The researchers concluded: “It physically hurts to be economically insecure.”
A stressful diagnosis
Why are money worries so detrimental to health? Scientists say the body’s physiological response to stress is a key factor.
Persistent stress and the feeling of being out of control trigger complex biological interactions, including the release of the hormones cortisol and adrenaline into the bloodstream, that interrupt normal body functioning. That, over time, can lead to inflammation, a weakened immune system, elevated blood pressure, and other long-term threats to good health.
Behavioral responses to financial stress also play a role. When money is tight, for example, people often forgo visits to the doctor or medical treatment. Stress is also linked to unhealthy lifestyle behaviors such as exercising less, drinking more, and eating junk food.
As health declines, it may interfere with an individual’s ability to work, which can worsen financial problems. Lower-income people are also less likely to have health insurance, receive new drugs and technologies, and have ready access to primary and specialty care.
“The process goes both ways,” says McClanahan. “Poor finances lead to poor health, and poor health leads to poor finances.”
Steps that can ease the pain
Not everyone with financial challenges ends up anxious or ill. The best preventive medicine, experts say, is to address the money issues that do the most harm before they turn into a serious health threat.
Here’s what they suggest.
Come up with a plan.
In debt? Identify a concrete step or two you can take to lessen the load.
If you’re overwhelmed by student loans, consider switching from a standard 10-year repayment schedule to an income-based plan that stretches payments over 20 to 25 years. That can substantially lower the amount you owe each month. If you have big medical bills, call your health care provider to arrange more manageable payments; do the same with credit-card issuers and see if they’ll lower your interest rate, too (few people ask, but those who do are often successful).

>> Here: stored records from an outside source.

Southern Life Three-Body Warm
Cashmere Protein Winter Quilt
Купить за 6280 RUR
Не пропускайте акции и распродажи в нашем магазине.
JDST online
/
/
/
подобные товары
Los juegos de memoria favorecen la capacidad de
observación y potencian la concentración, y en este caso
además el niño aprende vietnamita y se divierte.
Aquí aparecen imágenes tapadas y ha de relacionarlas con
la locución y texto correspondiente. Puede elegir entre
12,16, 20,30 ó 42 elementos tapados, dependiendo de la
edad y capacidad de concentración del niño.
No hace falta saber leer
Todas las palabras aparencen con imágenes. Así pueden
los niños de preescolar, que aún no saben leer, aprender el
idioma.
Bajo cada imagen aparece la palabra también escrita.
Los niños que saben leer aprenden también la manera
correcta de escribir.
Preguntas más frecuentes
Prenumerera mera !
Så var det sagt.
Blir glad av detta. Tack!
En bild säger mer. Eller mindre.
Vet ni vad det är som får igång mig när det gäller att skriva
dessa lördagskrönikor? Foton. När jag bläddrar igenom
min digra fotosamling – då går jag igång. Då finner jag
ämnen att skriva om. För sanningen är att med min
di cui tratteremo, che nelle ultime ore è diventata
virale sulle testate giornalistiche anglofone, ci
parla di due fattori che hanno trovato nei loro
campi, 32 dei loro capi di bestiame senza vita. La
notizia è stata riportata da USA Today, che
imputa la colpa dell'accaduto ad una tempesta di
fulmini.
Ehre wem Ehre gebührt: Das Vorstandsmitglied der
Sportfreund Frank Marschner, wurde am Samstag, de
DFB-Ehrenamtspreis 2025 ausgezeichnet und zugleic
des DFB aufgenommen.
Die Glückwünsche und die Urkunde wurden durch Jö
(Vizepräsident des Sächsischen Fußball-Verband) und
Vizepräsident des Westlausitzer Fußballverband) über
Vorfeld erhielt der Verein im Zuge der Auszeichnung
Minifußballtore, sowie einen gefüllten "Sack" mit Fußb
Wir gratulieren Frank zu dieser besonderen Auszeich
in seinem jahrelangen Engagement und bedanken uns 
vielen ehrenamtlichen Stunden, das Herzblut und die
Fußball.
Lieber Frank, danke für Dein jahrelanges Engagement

“Just doing one thing can help restore your sense of control, which can have huge health benefits,” Fontes says.
Strengthen your resiliency.
Financial shocks are a common trigger for money-related health issues, but few Americans have a big enough rainy-day fund to cover an unexpected $400 repair bill, let alone see them through a layoff or serious illness. One way to start saving: set up an automatic savings plan through your employer or bank, and have a small amount deducted and sent to a dedicated emergency account every time you get paid.
“Having a chunk of cash set aside is the single greatest stress reducer in the event of a financial mishap,” McClanhan says.
Do some yoga.
Or meditate or work out—whatever helps you de-stress—before sitting down to pay bills or tackle other financial tasks. Participants in the 2024 Financial Health Network study that examined the link between money and mental health mentioned exercising and mindfulness practices as techniques that helped them feel calmer, think more clearly, and address triggers of their financial stress.
Taking care of yourself will only help, Fontes says: “Feeling better mentally bleeds over to your finances and helps you attack money challenges more effectively.”